GENÉTICA, NEUROCIENCIAS Y LEY DE SALUD MENTAL

Desde sus orígenes, la psiquiatría y la psicología buscan un anclaje científico y una apertura humanista. Ya Sigmund Freud, formado como neurólogo buscó las bases cerebrales de lo que llamó “una psicología científica”, para pasar luego a idear el psicoanálisis como un método de investigación, una terapia y una teoría sobre la mente.

La psicología académica desarrolló desde el siglo XIX una base empírico-positivista, tratando de olvidar su remoto pasado filosófico y especulativo, en el cual desde Platón y Aristóteles el Alma y la Psikhé eran claves para entender la naturaleza humana.

La genetica mendeiana y la teoría celular, en el siglo y medio que ha transcurrido desde entonces, han avanzado espectacularmente, y hoy encuentran en la biología molecular y en la microfísica explicaciones para muchos –pero no todos- los enigmas de la mente. Los trastornos emocionales muestran de rutina agregaciones familiares que hacen que trastornos clásicamente opuestos (esquizofrenia y trastorno bipolar por ejemplo), encuentren hoy un sustrato genetico cercano.

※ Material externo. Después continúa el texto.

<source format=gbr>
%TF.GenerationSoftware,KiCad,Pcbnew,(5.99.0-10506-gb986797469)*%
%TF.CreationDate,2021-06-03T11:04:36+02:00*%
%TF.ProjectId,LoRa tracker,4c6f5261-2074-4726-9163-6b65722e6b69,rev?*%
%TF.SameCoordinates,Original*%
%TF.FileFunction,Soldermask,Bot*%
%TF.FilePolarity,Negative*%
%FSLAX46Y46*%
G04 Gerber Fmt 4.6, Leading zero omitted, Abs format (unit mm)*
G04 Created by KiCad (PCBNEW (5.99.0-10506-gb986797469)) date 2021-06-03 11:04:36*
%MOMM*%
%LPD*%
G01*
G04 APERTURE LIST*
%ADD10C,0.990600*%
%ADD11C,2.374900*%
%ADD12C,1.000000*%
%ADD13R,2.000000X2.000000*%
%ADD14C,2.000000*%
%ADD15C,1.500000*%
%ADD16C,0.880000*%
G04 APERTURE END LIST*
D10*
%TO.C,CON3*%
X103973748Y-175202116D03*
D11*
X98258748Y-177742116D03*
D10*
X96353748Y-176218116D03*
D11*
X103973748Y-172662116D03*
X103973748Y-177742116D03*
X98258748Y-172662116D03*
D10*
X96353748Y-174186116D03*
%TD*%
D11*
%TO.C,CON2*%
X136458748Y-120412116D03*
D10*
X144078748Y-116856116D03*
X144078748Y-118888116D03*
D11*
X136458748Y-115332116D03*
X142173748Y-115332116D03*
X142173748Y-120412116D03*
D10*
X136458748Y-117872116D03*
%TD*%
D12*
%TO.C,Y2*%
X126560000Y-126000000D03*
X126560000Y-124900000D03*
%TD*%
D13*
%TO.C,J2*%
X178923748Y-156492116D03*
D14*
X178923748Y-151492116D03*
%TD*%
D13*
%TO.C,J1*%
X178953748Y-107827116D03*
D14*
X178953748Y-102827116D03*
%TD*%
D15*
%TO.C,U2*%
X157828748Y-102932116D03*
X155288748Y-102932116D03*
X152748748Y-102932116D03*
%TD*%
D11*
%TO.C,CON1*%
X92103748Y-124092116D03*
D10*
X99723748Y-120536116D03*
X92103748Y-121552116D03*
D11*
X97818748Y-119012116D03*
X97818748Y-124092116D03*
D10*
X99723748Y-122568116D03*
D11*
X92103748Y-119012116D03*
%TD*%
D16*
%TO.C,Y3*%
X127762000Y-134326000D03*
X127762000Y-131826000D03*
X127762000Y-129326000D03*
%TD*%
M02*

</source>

Las neurociencias actuales también aportan, gracias a la exploración avanzada del cerebro, explicaciones de conductas anormales, sean violentas para otros o para si mismo, homicidas o suicidas, o consumo de drogas legales o ilegales. El neuropsicoanálisis comienza a cumplir los sueños iniciales de Freud, en un camino tortuoso que ha tomado 120 años recorrer.

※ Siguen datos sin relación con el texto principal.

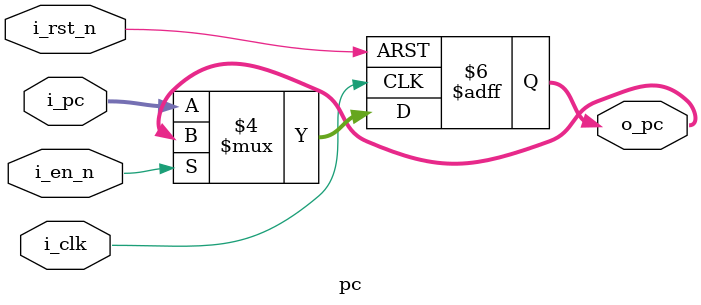
<source format=v>
module pc(i_clk, i_rst_n, i_en_n, i_pc, o_pc);

input           		i_clk, i_rst_n, i_en_n;
input       	[31:0]  i_pc;
output reg  	[31:0]  o_pc;

always @(posedge i_clk, negedge i_rst_n) begin
	if(~i_rst_n)begin
		o_pc <= 32'b0;
	end else if (~i_en_n) begin
		o_pc <= i_pc;
	end
end 

endmodule
</source>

El estigma hacia los enfermos mentales, sin embargo se mantiene, y no solo las psicosis y las psicopatías, sino las depresiones y trastornos por estrés son buscados por los especialistas en selección de personal y por psicólogos laborales. Este estigma se hace extensivo a las profesiones de la salud mental, y a las asignaciones desfavorables de fondos de salud para el tratamiento y prevención de los trastornos psiquiátricos. Lentamente se avanza. Además de los adelantos desde la disciplinas “duras” antedichas, las clasificaciones mas actuales han aumentado su validez y confiabilidad.

En el ultimo cuarto de siglo a nivel global y en Chile se han formulado estrategias, planes y políticas de salud mental. En nuestro país se ha estructurado una red de servicios de salud mental inserta en las Redes Asistenciales, que se imbrica tambien con la Red de Urgencias para enfrentar emergencias y desastres naturales.

El paso siguiente es tener una ley de Salud Mental basada en una política pública inclusiva, que permita apoyar a los enfermos mentales excluidos y a asegurarles su derecho a iguales cuidados a los que reciben los pacientes con condiciones fisicas.

Lo anterior choca, sin embargo, con la porfiada biología, y con la naturaleza humana pasional. Esto es un modo complicado de decir que no todos los cuadros son curables, ni siguiera recuperables. Tal como en la biomedicina, muchos de ellos son enfermedades crónicas, que evolucionan lentamente hacia el deterioro o la muerte. El pleno empleo, la superación de la discapacidad o la eliminación del alcoholismo de las farmacodependencias son todavía sueños utópicos.

En estos días hay que recordar que toda legislacion para regular la naturaleza y el curso vital de los chilenos, desde la concepción hasta la muerte está condenada al fracaso. Somos co-creadores de nuestro destino, pero tenemos límites productos del diseño original, que no es nuestro.